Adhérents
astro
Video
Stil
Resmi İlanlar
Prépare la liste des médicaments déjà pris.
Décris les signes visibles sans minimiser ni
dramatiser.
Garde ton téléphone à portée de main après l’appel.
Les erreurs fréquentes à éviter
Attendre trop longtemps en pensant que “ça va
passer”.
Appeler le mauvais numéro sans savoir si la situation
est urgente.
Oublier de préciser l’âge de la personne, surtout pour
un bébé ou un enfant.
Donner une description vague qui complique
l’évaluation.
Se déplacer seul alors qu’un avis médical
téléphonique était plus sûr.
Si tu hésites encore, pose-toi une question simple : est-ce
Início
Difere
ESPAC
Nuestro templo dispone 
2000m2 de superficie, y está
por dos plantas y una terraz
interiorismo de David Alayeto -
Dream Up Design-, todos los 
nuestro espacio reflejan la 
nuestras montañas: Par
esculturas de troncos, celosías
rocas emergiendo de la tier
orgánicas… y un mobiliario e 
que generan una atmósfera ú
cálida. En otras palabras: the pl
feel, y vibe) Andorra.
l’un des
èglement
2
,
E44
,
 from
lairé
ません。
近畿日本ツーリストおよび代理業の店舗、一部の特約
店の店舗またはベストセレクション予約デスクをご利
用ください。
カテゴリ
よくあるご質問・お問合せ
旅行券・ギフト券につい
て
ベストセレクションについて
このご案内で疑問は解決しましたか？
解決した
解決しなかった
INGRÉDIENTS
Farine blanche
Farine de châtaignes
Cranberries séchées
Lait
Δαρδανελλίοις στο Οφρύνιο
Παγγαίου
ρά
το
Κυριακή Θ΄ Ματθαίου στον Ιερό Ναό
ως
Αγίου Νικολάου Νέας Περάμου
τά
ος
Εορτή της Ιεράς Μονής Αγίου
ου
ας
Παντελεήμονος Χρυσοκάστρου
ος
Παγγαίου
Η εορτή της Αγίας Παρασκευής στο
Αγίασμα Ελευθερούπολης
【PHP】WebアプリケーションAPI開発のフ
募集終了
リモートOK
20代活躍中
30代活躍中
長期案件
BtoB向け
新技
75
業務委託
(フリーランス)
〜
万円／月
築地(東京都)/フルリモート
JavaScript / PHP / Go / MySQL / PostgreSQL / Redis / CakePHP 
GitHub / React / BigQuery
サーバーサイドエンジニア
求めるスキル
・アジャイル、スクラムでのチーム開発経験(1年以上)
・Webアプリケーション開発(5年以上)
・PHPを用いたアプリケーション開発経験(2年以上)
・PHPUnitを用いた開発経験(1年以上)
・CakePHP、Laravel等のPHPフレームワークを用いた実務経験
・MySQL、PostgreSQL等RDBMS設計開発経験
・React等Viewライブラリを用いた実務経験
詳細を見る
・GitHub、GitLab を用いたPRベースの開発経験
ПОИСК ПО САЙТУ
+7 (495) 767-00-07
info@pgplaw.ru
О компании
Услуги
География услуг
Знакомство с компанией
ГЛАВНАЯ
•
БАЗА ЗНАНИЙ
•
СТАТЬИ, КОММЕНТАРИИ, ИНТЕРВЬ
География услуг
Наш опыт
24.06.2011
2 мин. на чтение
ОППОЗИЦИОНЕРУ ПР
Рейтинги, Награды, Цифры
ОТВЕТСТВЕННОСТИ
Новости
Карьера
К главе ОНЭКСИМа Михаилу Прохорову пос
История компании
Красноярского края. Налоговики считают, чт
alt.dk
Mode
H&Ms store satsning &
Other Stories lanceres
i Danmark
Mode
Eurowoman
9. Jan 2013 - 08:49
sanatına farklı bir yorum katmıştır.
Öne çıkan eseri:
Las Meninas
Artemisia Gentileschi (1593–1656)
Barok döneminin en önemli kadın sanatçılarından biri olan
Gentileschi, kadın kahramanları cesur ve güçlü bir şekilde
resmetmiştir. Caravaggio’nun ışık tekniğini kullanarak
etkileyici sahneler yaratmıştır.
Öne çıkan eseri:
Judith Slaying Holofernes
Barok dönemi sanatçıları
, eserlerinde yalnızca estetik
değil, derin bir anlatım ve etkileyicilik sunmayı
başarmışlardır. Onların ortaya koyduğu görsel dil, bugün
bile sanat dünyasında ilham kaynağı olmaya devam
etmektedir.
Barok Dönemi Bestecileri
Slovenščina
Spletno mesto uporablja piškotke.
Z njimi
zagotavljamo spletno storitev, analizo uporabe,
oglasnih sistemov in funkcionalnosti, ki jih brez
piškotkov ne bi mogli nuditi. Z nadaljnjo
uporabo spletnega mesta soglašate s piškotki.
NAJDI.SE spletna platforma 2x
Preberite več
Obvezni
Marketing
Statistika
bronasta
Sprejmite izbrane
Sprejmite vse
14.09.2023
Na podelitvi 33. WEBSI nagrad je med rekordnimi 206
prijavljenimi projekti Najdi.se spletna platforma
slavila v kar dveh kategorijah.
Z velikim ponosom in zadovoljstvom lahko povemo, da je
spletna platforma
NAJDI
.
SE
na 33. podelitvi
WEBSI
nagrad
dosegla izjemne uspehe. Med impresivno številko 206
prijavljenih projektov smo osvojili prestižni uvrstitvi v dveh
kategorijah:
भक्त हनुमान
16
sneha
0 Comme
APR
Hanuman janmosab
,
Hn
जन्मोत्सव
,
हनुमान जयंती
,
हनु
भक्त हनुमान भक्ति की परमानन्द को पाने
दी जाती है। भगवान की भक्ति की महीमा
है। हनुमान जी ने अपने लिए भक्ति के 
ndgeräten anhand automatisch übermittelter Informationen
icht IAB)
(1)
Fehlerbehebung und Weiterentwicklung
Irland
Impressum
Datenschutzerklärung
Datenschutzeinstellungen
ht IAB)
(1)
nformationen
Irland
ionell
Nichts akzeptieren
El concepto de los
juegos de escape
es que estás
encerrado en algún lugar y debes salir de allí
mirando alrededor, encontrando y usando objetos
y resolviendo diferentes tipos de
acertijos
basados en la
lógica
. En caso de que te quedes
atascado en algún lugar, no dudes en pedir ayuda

################

From the listing, copy every line where the string "GitHub" appears.

GitHub / React / BigQuery
・GitHub、GitLab を用いたPRベースの開発経験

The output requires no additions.